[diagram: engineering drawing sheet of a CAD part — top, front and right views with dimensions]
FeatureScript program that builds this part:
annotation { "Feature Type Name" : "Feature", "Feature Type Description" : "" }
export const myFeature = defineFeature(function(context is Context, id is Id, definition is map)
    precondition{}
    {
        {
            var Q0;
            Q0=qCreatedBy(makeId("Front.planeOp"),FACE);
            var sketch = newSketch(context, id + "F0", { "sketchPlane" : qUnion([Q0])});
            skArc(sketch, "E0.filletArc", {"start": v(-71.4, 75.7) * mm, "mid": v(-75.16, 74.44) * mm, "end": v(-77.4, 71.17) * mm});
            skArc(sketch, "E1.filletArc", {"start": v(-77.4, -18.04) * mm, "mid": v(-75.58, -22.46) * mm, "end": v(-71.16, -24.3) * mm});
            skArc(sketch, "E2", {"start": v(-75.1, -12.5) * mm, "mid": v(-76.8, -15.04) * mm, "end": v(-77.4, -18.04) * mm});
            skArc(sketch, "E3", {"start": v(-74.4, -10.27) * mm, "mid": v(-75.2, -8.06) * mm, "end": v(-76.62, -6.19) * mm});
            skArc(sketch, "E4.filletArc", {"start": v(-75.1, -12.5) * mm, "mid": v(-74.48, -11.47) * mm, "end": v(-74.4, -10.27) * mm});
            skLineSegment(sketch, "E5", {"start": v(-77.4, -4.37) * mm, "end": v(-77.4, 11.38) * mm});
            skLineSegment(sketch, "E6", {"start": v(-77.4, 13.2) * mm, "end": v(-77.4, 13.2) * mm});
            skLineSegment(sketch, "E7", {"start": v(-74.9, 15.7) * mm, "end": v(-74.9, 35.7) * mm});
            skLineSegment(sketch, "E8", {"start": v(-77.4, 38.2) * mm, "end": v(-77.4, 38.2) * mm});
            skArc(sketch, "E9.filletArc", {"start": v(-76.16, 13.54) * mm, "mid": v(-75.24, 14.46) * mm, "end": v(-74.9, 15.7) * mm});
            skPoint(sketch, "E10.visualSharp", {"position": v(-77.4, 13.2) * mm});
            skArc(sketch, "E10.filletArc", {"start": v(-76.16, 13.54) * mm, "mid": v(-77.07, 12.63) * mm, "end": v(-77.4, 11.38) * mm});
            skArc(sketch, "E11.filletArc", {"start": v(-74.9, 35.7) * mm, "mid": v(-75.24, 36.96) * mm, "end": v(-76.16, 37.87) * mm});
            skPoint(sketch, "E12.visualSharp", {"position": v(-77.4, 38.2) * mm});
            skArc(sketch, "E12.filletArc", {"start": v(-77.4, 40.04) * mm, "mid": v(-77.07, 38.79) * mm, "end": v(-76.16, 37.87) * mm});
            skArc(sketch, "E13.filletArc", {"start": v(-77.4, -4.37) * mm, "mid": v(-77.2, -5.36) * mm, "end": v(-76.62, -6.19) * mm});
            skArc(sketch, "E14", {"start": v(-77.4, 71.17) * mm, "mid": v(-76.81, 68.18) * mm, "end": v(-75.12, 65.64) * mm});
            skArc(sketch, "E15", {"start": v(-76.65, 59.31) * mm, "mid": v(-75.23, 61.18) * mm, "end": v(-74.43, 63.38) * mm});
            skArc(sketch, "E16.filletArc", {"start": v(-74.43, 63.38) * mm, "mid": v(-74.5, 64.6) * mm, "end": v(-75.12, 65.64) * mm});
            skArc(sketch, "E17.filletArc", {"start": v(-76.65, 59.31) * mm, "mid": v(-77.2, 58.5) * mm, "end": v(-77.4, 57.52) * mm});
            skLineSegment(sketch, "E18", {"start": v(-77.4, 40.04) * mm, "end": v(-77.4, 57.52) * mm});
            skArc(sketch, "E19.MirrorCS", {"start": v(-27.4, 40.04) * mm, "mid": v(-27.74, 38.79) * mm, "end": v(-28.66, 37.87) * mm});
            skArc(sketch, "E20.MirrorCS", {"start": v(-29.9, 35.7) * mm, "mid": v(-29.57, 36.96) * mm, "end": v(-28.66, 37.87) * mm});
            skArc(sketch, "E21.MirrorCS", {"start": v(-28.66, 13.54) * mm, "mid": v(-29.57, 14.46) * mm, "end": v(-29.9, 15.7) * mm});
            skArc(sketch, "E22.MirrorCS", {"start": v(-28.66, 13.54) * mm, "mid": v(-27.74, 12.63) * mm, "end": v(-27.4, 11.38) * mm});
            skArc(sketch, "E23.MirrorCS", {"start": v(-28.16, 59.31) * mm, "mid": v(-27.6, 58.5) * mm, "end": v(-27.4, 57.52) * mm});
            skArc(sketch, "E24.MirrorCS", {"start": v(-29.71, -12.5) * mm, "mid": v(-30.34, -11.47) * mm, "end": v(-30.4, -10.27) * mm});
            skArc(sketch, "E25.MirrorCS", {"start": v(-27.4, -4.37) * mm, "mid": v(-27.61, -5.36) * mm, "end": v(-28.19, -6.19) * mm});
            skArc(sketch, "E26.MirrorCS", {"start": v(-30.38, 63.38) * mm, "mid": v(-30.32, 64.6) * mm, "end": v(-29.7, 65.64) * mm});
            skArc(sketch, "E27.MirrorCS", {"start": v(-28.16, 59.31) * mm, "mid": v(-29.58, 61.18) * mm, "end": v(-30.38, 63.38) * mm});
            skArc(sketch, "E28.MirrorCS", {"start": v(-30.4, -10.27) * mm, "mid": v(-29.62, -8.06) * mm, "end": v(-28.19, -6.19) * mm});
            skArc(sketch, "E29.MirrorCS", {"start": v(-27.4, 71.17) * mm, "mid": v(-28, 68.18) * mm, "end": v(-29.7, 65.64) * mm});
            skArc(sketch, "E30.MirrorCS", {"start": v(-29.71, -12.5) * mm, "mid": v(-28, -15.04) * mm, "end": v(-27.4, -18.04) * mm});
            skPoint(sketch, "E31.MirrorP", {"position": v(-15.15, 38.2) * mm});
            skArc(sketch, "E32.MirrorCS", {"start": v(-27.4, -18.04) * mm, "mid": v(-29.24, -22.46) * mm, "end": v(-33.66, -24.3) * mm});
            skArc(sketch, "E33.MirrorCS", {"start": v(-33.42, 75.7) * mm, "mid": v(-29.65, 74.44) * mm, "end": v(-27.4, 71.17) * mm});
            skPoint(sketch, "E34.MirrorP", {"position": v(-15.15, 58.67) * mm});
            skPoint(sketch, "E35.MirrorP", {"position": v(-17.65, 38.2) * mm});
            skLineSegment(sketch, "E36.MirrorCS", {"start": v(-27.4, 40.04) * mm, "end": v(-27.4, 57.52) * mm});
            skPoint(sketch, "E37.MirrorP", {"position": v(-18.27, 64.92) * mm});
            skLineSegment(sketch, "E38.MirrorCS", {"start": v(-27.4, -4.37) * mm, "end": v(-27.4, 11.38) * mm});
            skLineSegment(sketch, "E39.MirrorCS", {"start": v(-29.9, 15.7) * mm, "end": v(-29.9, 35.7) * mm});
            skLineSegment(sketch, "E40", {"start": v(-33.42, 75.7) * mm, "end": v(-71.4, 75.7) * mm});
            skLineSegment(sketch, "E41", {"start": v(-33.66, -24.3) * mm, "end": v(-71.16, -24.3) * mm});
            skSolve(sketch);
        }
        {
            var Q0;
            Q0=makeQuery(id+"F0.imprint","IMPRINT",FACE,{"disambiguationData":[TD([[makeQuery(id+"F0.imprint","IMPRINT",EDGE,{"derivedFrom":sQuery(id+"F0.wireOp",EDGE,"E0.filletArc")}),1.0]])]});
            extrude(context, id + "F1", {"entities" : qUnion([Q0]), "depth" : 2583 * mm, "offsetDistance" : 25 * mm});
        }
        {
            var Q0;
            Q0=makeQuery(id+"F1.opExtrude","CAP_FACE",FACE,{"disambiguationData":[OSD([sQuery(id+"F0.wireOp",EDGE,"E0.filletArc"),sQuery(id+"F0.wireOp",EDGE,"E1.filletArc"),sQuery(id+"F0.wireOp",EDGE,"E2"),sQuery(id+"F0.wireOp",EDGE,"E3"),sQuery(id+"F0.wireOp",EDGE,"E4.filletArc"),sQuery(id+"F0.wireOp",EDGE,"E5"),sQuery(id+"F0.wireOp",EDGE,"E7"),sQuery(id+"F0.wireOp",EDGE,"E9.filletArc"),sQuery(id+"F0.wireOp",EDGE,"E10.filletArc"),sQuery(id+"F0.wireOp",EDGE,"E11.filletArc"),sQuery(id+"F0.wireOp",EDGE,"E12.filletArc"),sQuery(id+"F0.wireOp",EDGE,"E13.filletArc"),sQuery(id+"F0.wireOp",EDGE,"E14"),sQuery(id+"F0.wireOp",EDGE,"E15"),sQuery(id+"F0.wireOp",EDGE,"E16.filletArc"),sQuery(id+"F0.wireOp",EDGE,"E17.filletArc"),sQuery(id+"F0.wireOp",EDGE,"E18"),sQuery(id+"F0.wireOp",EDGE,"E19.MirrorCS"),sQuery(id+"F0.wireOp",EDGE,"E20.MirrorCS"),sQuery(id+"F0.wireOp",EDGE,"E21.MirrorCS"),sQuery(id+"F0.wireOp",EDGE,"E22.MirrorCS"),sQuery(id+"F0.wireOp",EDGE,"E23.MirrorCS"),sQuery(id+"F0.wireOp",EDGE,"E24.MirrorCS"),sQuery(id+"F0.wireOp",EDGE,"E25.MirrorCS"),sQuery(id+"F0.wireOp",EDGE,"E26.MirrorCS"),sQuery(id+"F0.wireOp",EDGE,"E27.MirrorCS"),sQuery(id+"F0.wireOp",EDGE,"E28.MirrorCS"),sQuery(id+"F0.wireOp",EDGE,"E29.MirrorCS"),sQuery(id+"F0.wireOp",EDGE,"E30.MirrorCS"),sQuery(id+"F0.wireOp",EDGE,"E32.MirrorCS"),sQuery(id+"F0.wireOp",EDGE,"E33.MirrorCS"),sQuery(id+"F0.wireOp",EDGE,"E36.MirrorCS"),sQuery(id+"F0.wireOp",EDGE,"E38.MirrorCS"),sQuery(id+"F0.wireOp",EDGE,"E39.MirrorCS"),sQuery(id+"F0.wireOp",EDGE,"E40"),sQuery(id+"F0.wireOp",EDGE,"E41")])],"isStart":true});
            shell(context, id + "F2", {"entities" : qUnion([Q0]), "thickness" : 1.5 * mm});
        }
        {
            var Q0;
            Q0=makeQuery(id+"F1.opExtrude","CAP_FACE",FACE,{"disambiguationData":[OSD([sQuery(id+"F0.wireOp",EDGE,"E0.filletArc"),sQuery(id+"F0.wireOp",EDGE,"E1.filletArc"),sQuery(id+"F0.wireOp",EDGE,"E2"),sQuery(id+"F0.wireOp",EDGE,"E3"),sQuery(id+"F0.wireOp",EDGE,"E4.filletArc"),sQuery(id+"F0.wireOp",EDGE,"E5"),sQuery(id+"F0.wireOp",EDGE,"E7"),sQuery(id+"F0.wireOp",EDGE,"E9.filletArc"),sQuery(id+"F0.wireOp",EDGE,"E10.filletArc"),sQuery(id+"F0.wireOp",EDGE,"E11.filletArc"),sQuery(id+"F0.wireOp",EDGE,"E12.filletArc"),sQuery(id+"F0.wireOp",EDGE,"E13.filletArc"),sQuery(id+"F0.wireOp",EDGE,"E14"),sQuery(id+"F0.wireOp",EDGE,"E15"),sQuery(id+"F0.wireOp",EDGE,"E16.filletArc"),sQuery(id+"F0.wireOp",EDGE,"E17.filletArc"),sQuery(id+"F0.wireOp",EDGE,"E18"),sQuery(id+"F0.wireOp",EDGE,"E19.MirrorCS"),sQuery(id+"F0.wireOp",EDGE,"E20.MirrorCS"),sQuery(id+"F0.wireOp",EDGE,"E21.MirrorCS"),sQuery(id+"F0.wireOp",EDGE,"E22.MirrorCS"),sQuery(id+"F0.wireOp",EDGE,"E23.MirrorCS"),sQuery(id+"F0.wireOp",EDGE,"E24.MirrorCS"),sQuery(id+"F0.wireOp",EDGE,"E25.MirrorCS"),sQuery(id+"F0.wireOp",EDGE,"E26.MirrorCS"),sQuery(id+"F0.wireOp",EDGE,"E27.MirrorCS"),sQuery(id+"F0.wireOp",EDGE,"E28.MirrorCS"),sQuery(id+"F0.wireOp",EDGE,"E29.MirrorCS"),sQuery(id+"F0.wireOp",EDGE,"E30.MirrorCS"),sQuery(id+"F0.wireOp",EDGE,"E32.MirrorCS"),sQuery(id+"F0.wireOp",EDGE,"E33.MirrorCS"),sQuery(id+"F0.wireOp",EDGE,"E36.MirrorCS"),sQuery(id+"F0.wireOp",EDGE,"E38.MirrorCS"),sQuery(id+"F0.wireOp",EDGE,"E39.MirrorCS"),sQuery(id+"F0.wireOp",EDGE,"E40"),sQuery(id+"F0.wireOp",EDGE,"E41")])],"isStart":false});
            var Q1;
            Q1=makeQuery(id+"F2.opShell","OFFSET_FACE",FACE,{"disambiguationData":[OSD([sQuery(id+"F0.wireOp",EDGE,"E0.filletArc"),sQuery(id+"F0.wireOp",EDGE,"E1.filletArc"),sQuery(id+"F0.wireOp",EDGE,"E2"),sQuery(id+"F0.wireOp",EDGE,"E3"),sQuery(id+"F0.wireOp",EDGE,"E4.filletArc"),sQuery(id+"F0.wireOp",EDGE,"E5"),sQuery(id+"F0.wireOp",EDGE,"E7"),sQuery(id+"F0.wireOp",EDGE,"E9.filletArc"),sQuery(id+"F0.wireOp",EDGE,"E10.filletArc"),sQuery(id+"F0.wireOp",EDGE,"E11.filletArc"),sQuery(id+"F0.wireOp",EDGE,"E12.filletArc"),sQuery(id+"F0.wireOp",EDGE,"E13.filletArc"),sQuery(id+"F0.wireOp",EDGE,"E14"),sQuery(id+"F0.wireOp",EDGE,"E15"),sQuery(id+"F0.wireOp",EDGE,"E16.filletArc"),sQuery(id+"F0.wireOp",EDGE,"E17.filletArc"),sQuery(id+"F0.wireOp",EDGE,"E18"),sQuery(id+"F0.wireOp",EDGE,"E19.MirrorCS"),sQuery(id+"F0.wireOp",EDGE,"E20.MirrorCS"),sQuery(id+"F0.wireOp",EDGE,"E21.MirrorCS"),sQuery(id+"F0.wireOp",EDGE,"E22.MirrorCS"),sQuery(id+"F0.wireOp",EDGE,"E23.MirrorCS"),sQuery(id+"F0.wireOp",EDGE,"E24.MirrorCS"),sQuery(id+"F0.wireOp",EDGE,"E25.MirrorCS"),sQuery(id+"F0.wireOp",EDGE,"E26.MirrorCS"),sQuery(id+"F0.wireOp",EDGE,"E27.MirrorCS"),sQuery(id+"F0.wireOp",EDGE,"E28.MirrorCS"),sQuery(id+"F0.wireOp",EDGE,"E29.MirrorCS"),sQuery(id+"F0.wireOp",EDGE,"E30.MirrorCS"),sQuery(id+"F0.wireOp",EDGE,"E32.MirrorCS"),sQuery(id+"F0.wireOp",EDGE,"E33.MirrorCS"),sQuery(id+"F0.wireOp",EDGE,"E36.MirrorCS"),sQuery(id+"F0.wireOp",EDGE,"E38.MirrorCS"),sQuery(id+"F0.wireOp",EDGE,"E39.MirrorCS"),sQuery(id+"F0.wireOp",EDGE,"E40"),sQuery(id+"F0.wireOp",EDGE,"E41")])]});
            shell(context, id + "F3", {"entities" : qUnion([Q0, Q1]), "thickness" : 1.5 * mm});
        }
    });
* * *
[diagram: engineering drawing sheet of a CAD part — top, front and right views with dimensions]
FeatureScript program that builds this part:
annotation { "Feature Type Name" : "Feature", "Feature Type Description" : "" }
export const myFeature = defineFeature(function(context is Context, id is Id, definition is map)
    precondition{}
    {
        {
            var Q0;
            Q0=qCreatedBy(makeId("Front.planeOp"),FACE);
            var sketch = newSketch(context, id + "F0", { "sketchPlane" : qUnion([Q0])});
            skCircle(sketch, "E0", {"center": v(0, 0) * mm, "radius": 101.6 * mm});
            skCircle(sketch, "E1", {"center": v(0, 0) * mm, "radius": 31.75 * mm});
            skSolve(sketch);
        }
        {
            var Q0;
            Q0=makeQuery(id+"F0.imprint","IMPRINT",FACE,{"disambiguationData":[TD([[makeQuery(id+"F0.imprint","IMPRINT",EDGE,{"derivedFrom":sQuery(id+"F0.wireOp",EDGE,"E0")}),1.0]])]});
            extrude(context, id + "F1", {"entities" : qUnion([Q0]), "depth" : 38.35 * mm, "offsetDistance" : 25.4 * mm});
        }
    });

◆ SET TASK ◆
Select every line of the records above that contains the string "thickness", matching case exactly.

◆ REPLY ◆
            shell(context, id + "F2", {"entities" : qUnion([Q0]), "thickness" : 1.5 * mm});
            shell(context, id + "F3", {"entities" : qUnion([Q0, Q1]), "thickness" : 1.5 * mm});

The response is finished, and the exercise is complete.